Par exemple, au moment où tout le monde nous parle d’écologie, le pauvre de la classe moyenne achète un véhicule tout terrain en forme de gabegie environnementale conçu pour des citadins qui n’emprunteront jamais que des routes goudronnées. Il faut dire que nos gouvernants qui ont la prétention de s’occuper de tout, n’arrivent même plus à entretenir ces fameuses routes dont ils ont la charge évidente et que bientôt, il faudra peut-être un 4*4 pour aller en ville. Mais ceci est une autre histoire. La bêtise de notre élite fait seulement miroir à la bêtise de nos concitoyens qui achètent ces voitures alors qu’ils n’en ont pas besoin.
Au départ, ce n’était pas gagné. C’était fait pour les hommes. Comme d’habitude, ces derniers auraient plastronné à l’intérieur de leur bête rutilante, cherchant à se convaincre de manière infantile qu’ils sont les maîtres de ce monde. Bien qu’il y ait de nombreux modèles fabriqués en direction des hommes, sur ce point, les vendeurs se sont trompés. Les hommes s’y sont laissés moins prendre. Par contre, les vendeurs se sont aperçus avec surprise qu’une bonne partie des achats de SUV concernaient les femmes. Ils ont donc creusé l’idée et ont donné du grain à moudre à leurs consommatrices. Aujourd’hui, le SUV ce concept car bâtard, fruit d’une liaison interdite entre une voiture sans permis et un tank, est aussi acheté par des femmes qui tirent le marché vers le haut.
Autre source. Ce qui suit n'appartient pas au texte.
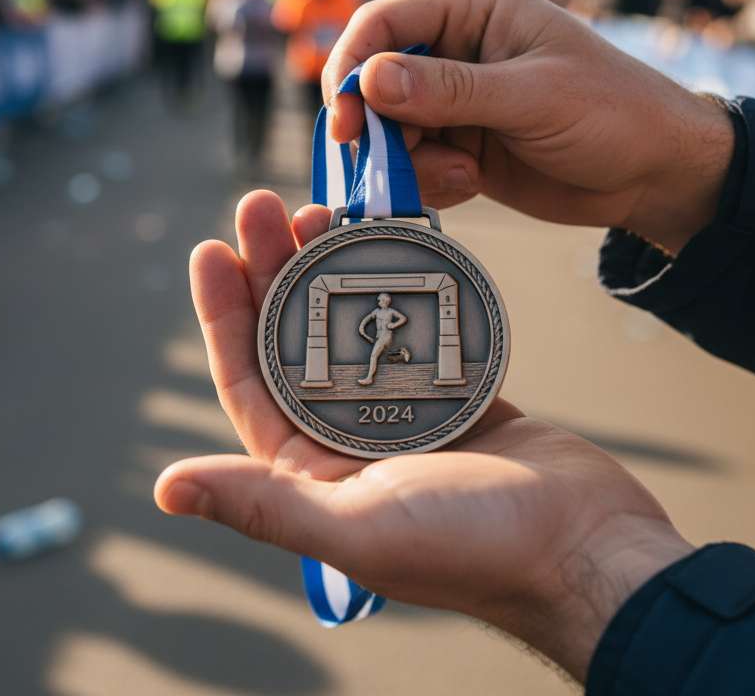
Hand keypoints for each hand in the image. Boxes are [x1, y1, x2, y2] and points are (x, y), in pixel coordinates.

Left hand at [155, 191, 691, 681]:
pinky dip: (393, 279)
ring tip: (318, 209)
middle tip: (262, 205)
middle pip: (293, 338)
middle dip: (270, 270)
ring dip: (326, 266)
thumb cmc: (475, 548)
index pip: (248, 379)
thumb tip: (167, 488)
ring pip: (349, 322)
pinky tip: (382, 236)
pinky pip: (409, 321)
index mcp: (312, 471)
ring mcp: (402, 409)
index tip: (211, 248)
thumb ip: (264, 504)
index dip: (223, 314)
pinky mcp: (451, 387)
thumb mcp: (356, 526)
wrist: (588, 548)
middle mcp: (348, 437)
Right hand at [323, 0, 733, 253]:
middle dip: (377, 126)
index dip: (352, 67)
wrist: (656, 174)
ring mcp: (455, 102)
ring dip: (410, 161)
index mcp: (474, 10)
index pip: (385, 24)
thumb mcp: (532, 97)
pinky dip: (431, 180)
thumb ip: (448, 90)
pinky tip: (472, 181)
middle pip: (376, 82)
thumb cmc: (613, 112)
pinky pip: (415, 163)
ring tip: (463, 173)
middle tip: (388, 164)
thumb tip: (367, 79)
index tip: (343, 119)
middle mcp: (456, 50)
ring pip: (390, 129)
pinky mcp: (460, 145)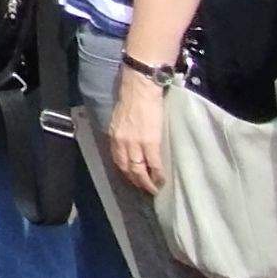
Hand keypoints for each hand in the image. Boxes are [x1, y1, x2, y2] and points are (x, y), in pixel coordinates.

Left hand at [109, 66, 170, 194]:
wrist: (140, 88)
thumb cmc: (132, 99)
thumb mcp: (120, 118)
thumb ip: (122, 133)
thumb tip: (128, 144)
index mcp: (114, 136)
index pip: (117, 160)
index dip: (125, 173)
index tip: (132, 180)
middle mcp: (122, 143)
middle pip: (127, 169)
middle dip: (136, 182)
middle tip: (144, 189)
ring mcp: (135, 144)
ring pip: (139, 170)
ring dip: (146, 183)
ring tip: (153, 189)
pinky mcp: (150, 142)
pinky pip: (154, 164)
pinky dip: (158, 175)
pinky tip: (162, 180)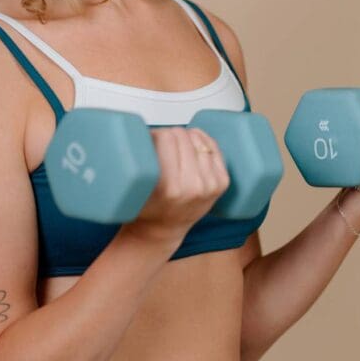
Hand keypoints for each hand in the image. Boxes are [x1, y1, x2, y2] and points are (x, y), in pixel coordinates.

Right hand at [126, 126, 230, 242]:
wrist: (163, 230)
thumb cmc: (146, 208)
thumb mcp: (137, 188)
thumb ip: (141, 163)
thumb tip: (146, 129)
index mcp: (170, 188)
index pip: (166, 138)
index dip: (155, 134)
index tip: (150, 140)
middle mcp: (193, 186)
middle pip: (182, 136)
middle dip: (169, 135)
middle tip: (161, 144)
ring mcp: (210, 185)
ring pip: (198, 138)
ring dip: (185, 137)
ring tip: (175, 146)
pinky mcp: (222, 183)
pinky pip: (214, 147)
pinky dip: (202, 140)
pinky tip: (193, 142)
Mais combien ont-elles l’air ridicules dans leur gros tas de ferraille, ces petites femmes qui conduisent désormais sans mari à côté d’elles. Combien d’accrochages surnuméraires ont été provoqués par la taille de ces véhicules disproportionnés qui sévissent au milieu d’une circulation dense, souvent avec un seul conducteur à leur volant. La bêtise de cet achat doit être corrélé à la bêtise de celle qui l’a acheté et à qui le plus souvent, il ne sert que très peu en tant que tel.
A plein, le SUV nous parle de la femme moderne. Cette dernière se protège toute seule et quand vient l’incident, elle récrimine sur tout sauf sur elle-même ou sur la taille d’une voiture qu’elle ne sait pas conduire. Celle-là ne commet jamais d’erreur car elle ne sait rien de l’accident, car la prise de risque, c’est dangereux et inutile. Le SUV est là pour la garder. Il lui donne l’illusion de n’avoir rien à faire pour assurer sa sécurité.
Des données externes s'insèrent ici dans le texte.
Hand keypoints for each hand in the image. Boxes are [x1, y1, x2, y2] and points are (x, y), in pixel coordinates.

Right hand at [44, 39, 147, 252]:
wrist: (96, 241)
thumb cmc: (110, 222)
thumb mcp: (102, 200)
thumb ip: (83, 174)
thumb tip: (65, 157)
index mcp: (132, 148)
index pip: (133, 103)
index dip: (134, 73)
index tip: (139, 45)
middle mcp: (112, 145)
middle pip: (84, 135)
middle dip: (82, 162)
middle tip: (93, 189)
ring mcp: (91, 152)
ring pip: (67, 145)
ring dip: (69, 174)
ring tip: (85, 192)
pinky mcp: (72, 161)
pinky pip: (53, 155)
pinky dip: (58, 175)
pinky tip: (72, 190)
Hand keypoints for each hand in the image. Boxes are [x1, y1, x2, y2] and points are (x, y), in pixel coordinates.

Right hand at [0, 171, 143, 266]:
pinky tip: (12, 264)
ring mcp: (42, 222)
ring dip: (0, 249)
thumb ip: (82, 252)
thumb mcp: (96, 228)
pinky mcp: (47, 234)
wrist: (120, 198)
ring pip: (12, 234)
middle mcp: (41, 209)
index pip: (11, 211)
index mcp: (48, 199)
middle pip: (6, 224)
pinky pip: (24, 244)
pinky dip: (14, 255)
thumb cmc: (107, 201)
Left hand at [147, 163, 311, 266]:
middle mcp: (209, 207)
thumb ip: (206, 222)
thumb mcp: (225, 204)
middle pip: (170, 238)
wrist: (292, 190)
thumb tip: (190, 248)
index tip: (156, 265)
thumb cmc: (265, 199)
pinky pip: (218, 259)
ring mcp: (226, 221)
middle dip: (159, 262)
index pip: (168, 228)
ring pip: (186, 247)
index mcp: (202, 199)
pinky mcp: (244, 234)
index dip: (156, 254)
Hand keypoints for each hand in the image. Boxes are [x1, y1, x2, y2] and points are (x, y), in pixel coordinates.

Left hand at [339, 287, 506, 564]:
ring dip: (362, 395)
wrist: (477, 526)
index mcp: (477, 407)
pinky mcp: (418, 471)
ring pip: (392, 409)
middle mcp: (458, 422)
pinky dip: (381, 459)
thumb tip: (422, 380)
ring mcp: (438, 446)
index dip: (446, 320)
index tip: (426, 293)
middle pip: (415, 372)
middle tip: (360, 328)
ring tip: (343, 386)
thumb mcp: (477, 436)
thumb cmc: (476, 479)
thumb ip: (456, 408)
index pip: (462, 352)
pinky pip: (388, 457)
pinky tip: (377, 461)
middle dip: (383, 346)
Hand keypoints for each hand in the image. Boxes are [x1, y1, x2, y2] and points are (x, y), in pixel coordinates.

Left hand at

Rehaussée à l’intérieur de son véhicule, elle comble son appétence pour la toute puissance, sa passion du confort, sa vie de non sens infini, enfin riche. Oh ! combien elle l’a cherchée cette richesse, ou tout au moins, cette apparence de richesse. Combien elle a fait trimer son mari pour ça, ou combien à l’extrême, elle se l’est donnée à elle-même, dans un coït sans phallus, s’appliquant des caresses toutes plus stériles les unes que les autres.
Messieurs-dames, la reine arrive. Elle roule vers nous. Normal qu’elle nous ignore derrière ses grandes lunettes de soleil, attentive à la route, à ne pas dévier, à aller d’un point A à un point B. Elle passe quasi immobile derrière ses vitres teintées qui cachent des rides qu’elle ne peut pas supporter. Et puis la voilà qui s’éloigne, qui fuit avec son gros derrière, ne laissant aucune trace de son passage sur terre, si ce n’est des enfants qu’elle aura fait élever par d’autres.
Entre vous et elle, il y a plus que cette vitre. Il y a toute la société qui la protège, qui l’assure, qui la marie, qui lui dit qu’elle a raison en toutes circonstances. Mais qui ne l’empêche pas de faire des erreurs. Au contraire. Tous ces avantages ne la mène qu’à l’autisme. Cette caricature de femme sera toujours plus libre sous l’emprise d’un gourou qu’en working girl indépendante. Elle le sent, mais en SUV, elle a choisi une autre direction, bien séduisant elle-aussi : le laisser-aller. Et plus que de profiter d’une hypothétique protection qui ne pourra rien contre la fatalité, son véhicule, comme le reste d’une société féminisée, la garde surtout d’évoluer. Toujours plus riche, toujours plus pitoyable.